# [SOURCE RECORDS]
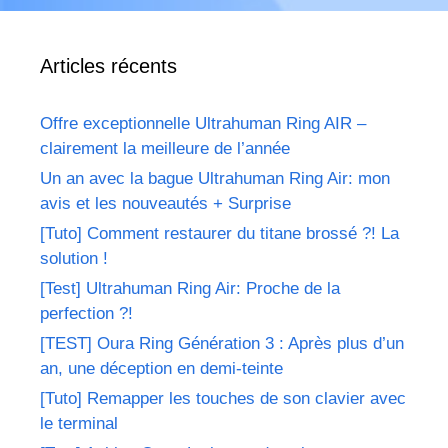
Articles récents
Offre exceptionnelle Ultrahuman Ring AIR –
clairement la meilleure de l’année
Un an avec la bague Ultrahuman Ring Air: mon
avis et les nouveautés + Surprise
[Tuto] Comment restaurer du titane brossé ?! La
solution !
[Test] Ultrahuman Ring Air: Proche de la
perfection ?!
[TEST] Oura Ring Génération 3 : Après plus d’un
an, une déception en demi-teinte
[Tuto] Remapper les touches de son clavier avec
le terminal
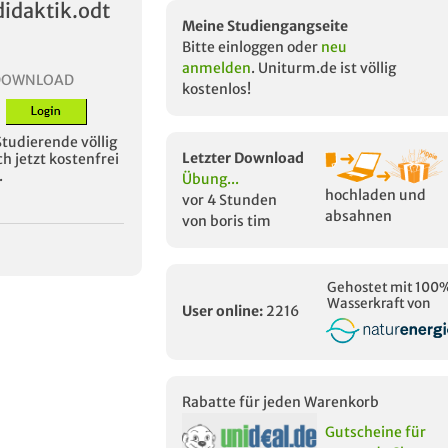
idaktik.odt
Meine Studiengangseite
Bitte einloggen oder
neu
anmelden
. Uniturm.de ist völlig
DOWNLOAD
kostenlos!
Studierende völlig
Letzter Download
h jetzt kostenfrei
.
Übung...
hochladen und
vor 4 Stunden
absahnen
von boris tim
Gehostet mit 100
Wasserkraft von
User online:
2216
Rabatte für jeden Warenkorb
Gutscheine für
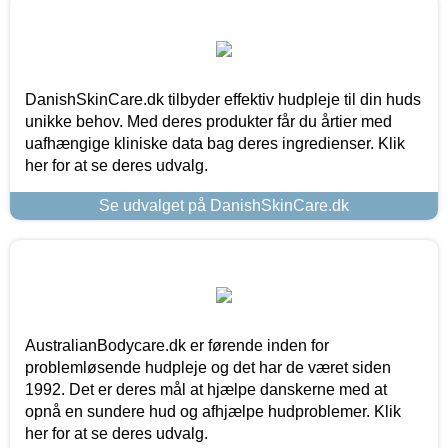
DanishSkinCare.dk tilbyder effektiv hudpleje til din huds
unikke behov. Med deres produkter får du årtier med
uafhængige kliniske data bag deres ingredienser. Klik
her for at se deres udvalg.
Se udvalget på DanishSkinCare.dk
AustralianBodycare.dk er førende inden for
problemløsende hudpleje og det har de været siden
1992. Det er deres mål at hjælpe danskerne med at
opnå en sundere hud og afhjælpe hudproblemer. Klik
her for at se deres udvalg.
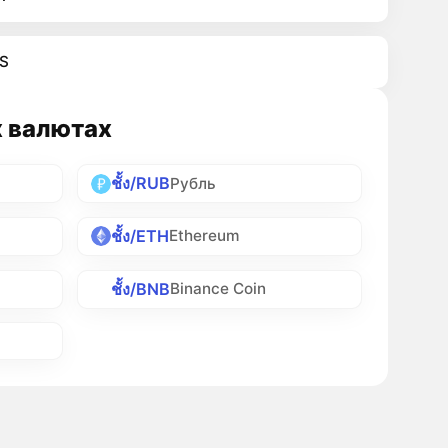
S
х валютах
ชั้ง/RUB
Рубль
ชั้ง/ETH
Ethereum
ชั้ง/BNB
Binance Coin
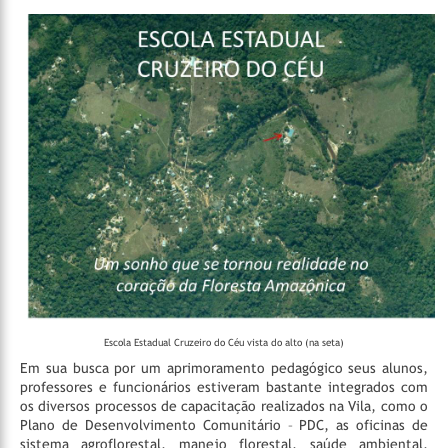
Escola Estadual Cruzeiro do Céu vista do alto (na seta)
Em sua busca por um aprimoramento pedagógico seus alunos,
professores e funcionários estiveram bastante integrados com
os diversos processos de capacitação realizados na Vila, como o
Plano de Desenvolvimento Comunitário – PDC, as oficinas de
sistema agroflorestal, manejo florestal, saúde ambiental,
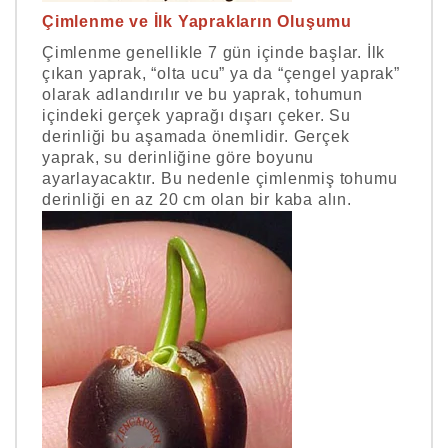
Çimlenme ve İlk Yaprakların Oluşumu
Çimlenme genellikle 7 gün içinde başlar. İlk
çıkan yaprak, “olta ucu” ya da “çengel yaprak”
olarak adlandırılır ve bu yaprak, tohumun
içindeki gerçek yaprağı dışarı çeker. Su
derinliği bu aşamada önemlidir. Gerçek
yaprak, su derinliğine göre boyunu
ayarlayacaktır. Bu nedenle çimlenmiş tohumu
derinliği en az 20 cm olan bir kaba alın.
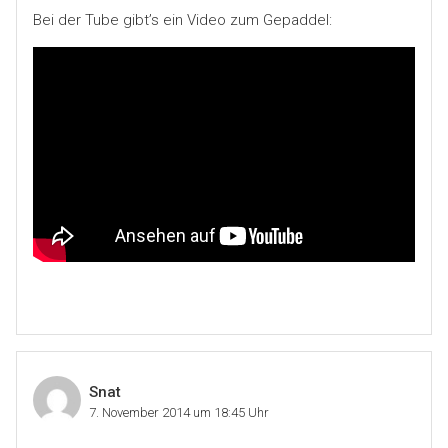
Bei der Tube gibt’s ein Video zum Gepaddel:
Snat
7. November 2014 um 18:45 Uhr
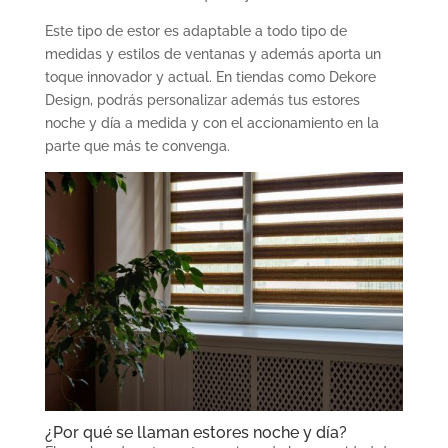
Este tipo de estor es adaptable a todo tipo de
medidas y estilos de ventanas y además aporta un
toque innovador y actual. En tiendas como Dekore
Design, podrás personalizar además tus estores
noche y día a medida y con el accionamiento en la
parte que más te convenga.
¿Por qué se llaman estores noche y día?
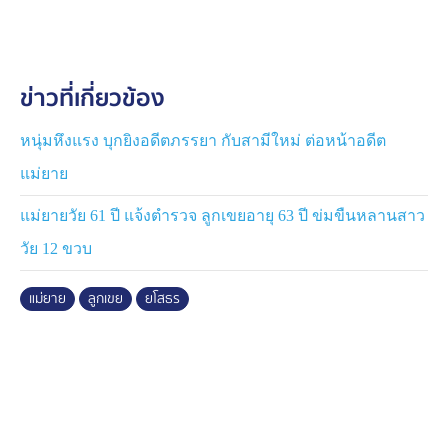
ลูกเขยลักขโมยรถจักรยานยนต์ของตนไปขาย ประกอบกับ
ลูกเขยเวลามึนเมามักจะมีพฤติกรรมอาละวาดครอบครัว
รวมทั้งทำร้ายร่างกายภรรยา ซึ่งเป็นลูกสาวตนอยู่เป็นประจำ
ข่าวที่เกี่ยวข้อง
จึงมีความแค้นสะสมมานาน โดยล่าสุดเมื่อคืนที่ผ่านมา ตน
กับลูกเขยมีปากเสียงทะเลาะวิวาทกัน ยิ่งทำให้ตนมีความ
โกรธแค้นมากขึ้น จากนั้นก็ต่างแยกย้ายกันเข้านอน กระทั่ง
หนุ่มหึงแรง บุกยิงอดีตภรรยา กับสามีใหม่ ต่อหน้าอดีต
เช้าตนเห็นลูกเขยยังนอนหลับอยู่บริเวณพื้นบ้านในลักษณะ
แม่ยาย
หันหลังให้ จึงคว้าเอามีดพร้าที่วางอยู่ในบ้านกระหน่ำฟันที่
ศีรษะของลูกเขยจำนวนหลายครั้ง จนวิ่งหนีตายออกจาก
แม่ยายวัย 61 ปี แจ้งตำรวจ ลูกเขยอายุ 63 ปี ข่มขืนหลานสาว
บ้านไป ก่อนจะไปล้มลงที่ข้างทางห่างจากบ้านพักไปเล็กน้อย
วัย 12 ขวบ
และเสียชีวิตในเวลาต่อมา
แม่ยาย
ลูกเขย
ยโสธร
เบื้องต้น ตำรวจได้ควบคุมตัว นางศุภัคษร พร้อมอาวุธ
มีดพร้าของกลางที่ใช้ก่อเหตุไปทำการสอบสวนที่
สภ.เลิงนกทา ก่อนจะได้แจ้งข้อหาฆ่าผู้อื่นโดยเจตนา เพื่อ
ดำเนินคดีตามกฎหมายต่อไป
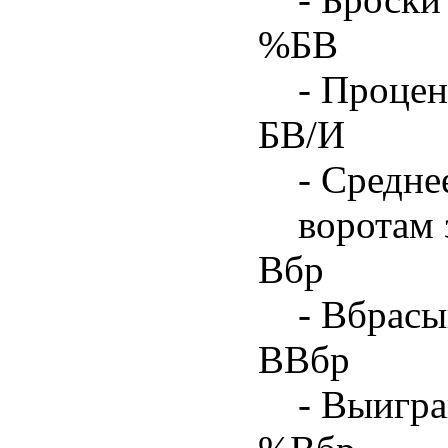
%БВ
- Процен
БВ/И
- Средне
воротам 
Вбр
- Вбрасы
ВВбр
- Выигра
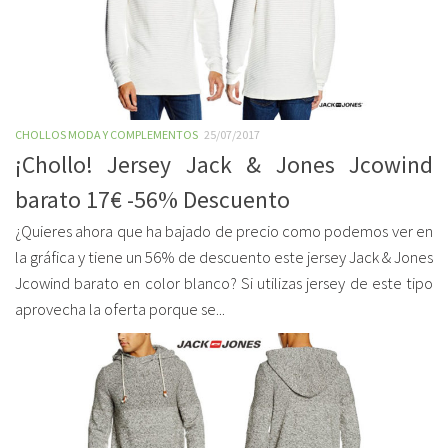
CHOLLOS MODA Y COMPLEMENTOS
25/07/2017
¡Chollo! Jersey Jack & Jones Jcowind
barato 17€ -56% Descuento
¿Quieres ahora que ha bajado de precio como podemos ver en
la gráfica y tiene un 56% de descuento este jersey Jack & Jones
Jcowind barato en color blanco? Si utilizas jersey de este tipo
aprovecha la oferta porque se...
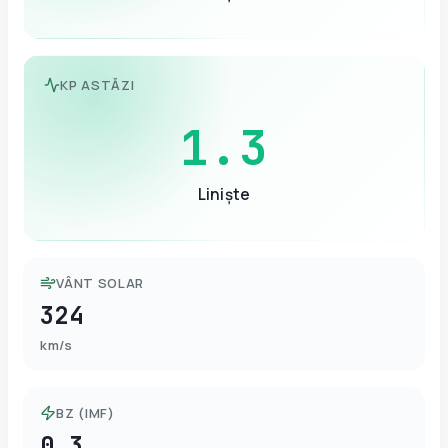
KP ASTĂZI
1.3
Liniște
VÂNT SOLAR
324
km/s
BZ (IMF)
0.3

# [ASSIGNMENT]
Locate the lines above that contain "Çimlenme" and copy them.

# [SOLUTION FOR THIS TASK]
Çimlenme ve İlk Yaprakların Oluşumu
Çimlenme genellikle 7 gün içinde başlar. İlk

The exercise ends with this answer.